Based in Andover, Hampshire

Budget – October 2021

by | Oct 28, 2021

Summary of the key points from the Chancellor’s Autumn Budget 2021

Business Rates 
From 2023 there will be more frequent revaluations. These will now take place every three years. 

Investment relief will be introduced to encourage business to make green improvements, with plant and machinery used onsite for renewable energy to be exempt from business rates altogether until 2035. 

From 2023 every business will be able to make property improvements and for twelve months pay no extra rates. 

Retail, Hospitality and Leisure relief, with over 90% of businesses in these sectors to receive a 50% reduction in their rates bill.  A freeze in the Business Rates multiplier in 2022-23. 

Corporate Taxation
The £1million investment allowance to be extended until March 2023.

Planned changes/increases to corporation tax previously announced to go ahead. 

Research and Development 
Research and development relief to be expanded to include data and cloud costs.

New requirements will be brought forward to try to focus investment in the UK. 

Alcohol Duties 
There will be wide reforms of alcohol duties (this has actually caused a slight bump in shares for large pub chains just after the Chancellor’s announcement). The number of main rates will be reduced from fifteen to six, with taxation levels based around the strength of the beverage. A small producers relief will be introduced from small brewers producing drinks with less than 8.5% ABV. A full consultation on these reforms will be run by Government. 

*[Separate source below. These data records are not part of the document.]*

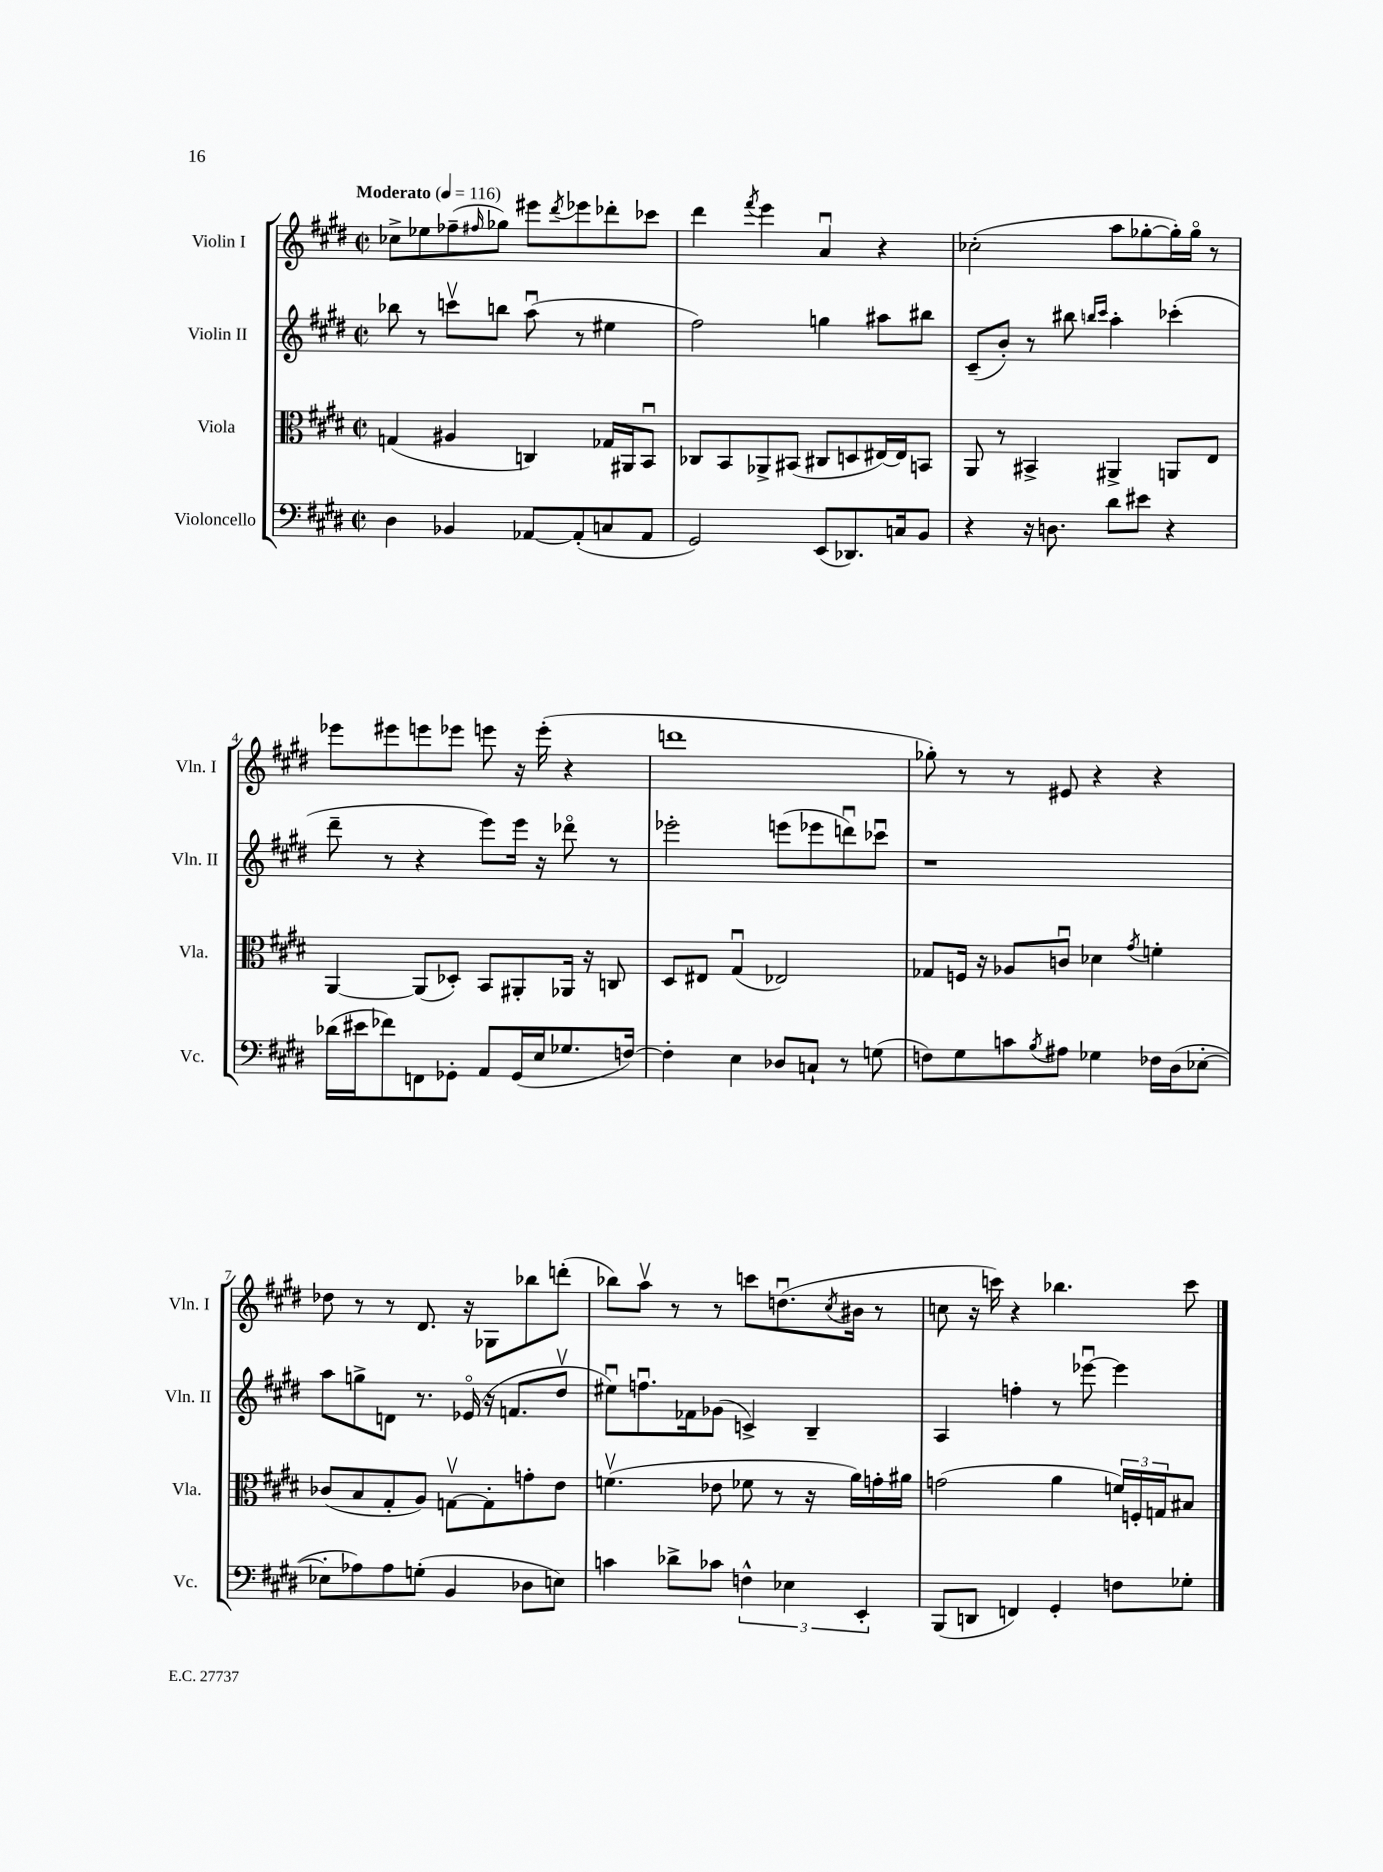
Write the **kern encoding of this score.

**kern	**kern	**kern	**kern
*staff4	*staff3	*staff2	*staff1
*clefF4	*clefC3	*clefG2	*clefG2
*k[f#c#g#d#]	*k[f#c#g#d#]	*k[f#c#g#d#]	*k[f#c#g#d#]
*M2/2	*M2/2	*M2/2	*M2/2
*met(c|)	*met(c|)	*met(c|)	*met(c|)
*MM116	*MM116	*MM116	*MM116
4D#\	(4G/	8bb-\	8cc-^\L
.	.	8r	8ee-\
4BB-/	4A#/	8cccv\L	(8ff-~\
.	.	.	16qqff#/
.	.	8bb\J	8gg-\J)
[8AA-/L	4C/)	(8aau\	8eee#\L
.	.	.	8qddd#/
(8AA-'/]	.	8r	8eee-\
8C/	16G-/LL	4ee#\	8ddd-'\
.	16AA#/J	.	.
8AA-/J	8BBu/J	.	8ccc-\J
=	=	=	=
2GG#/)	8C-/L	2ff#\)	4ddd#\
.	8BB/	.	.
.	.	.	8qfff#/
.	8AA-^/	.	4eee\
.	(8BB#/J	.	.
(8EE/L	8C#/L	4gg\	4au/
8.DD-/)	8D/	.	.
.	[16E#/L)	8aa#\L	4r
16C/k	16E#/]J	.	.
8BB/J	8BB/J	8bb#\J	.
=	=	=	=
4r	8AA/	(8c#~/L	(2cc-'\
.	8r	8b'/J)	.
16r	4BB#^/	8r	.
8.D\	.	.	.
.	.	8bb#\	.
.	.	16qqbb/LL	.
.	.	16qqccc#/JJ	.
8d#\L	4AA#^/	4aa'\	8aa\L
8e#\J	.	.	[8gg-'\
4r	8AA/L	(4ccc-'\	16gg-'\]L)
.	.	.	16gg-o\JJ
.	8E/J	.	8r
=	=	=	=
(16d-\LL	[4AA/	8ddd#~\	8eee-\L
16e#\J	.	.	.
8f-\)	.	8r	8eee#\
8FF\	(8AA/]L	4r	8eee\
8GG-'\J	8D-'/J)	.	8eee-\J
8AA/L	8BB/L	8eee\L)	8eee\
(16GG-/L	8AA#'/	16eee\Jk	16r
16E/J	.	16r	(16eee'\
8.G-/	16AA-/Jk	8ddd-o\	4r
.	16r	.	.
.	8C/	8r	.
[16F/Jk)	.	.	.
=	=	=	=
4F'\]	8D#/L	2eee-'\	1ddd
.	8E#/J	.	.
4E\	(4G#u/	.	.
8D-/L	2E-/)	(8eee\L	.
8C`/J	.	8eee-\	.
8r	.	8dddu\)	.
(8G\	.	8ccc-u\J	.
=	=	=	=
8F\L)	8G-/L	1r	8gg-'\)
8G#\	16F/Jk	.	8r
.	16r	.	.
8c\	8A-/L	.	8r
8qB/	.	.	.
8A#\J	8cu/J	.	8e#/
4G-\	4d-\	.	4r
.	8qg#/	.	.
16F-\LL	4f'\	.	4r
(16D#\J	.	.	.
[8E-'\J	.	.	.
=	=	=	=
8E-'\]L	(8c-/L	8aa\L	8dd-\
8A-\)	8B/	8gg^\	8r
8A-\	8G#'/	8d\J	8r
(8G'\J	8A/J)	8.r	8.d#/
4BB/	[8Gv\L	.	.
.	.	(16e-o/	16r
.	8G'\]	16r	8G-\L
.	.	8.f/L	.
8D-\L	8g'\	.	8bb-\
8E\J)	8e\J	8dd#v/J	(8ddd'\J
=	=	=	=
4c\	(4.fv\	8ee#u\L)	8bb-\L)
.	.	8.ffu\	8aav\J
8d-^\L	.	.	8r
.	.	16f-\k	.
8c-\J	8e-\	(8g-\J	8r
6F^^\	8f-\	4c^/)	8ccc\L
.	8r	.	(8.ddu\
6E-\	.	.	.
.	16r	4B~/	.
.	.	.	8qcc#/
.	16a\LL)	.	16b#\Jk
6EE'/	.	.	.
.	16g'\	.	8r
.	16a#\JJ	.	.
=	=	=	=
(8BBB/L	(2g\	4A/	8cc\
8DD/J	.	.	16r
.	.	.	16ccc\)
4FF/)	.	4ff'\	4r
4GG#'/	4a\	8r	4.bb-\
.	.	[8eee-u\	.
8F\L	24f/LL)	4eee-\]	.
.	24F'/	.	.
.	24G/J	.	.
8G-'\J	8B#/J	.	8ccc\
==	==	==	==
*-	*-	*-	*-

Duties on draft beer and cider are to be cut by 5%. 

Fuel duty will be frozen and the HGV levy will be suspended for a further year. 

Minimum Wage and Universal Credit
The living wage is to increase to £9.50 an hour from April 2022. 

The taper rate in Universal Credit (UC) will reduce from 63% to 55%, as well as the  work allowances in UC increasing by £500 a year.

Inflation is forecast to reach 4% over the next year. The Chancellor noted that this was a global problem and does not have a simple solution.
Growth forecasts are better than expected. The OBR expects GDP to grow 6.5% this year and 6% next year. 
The damage caused by COVID-19 was expected to result in a 3% overall hit to the UK economy. This has now been revised to 2%. 
Underlying debt is forecast to peak at 85.7% of CPD in 2024. This year it is expected to be 85.2%.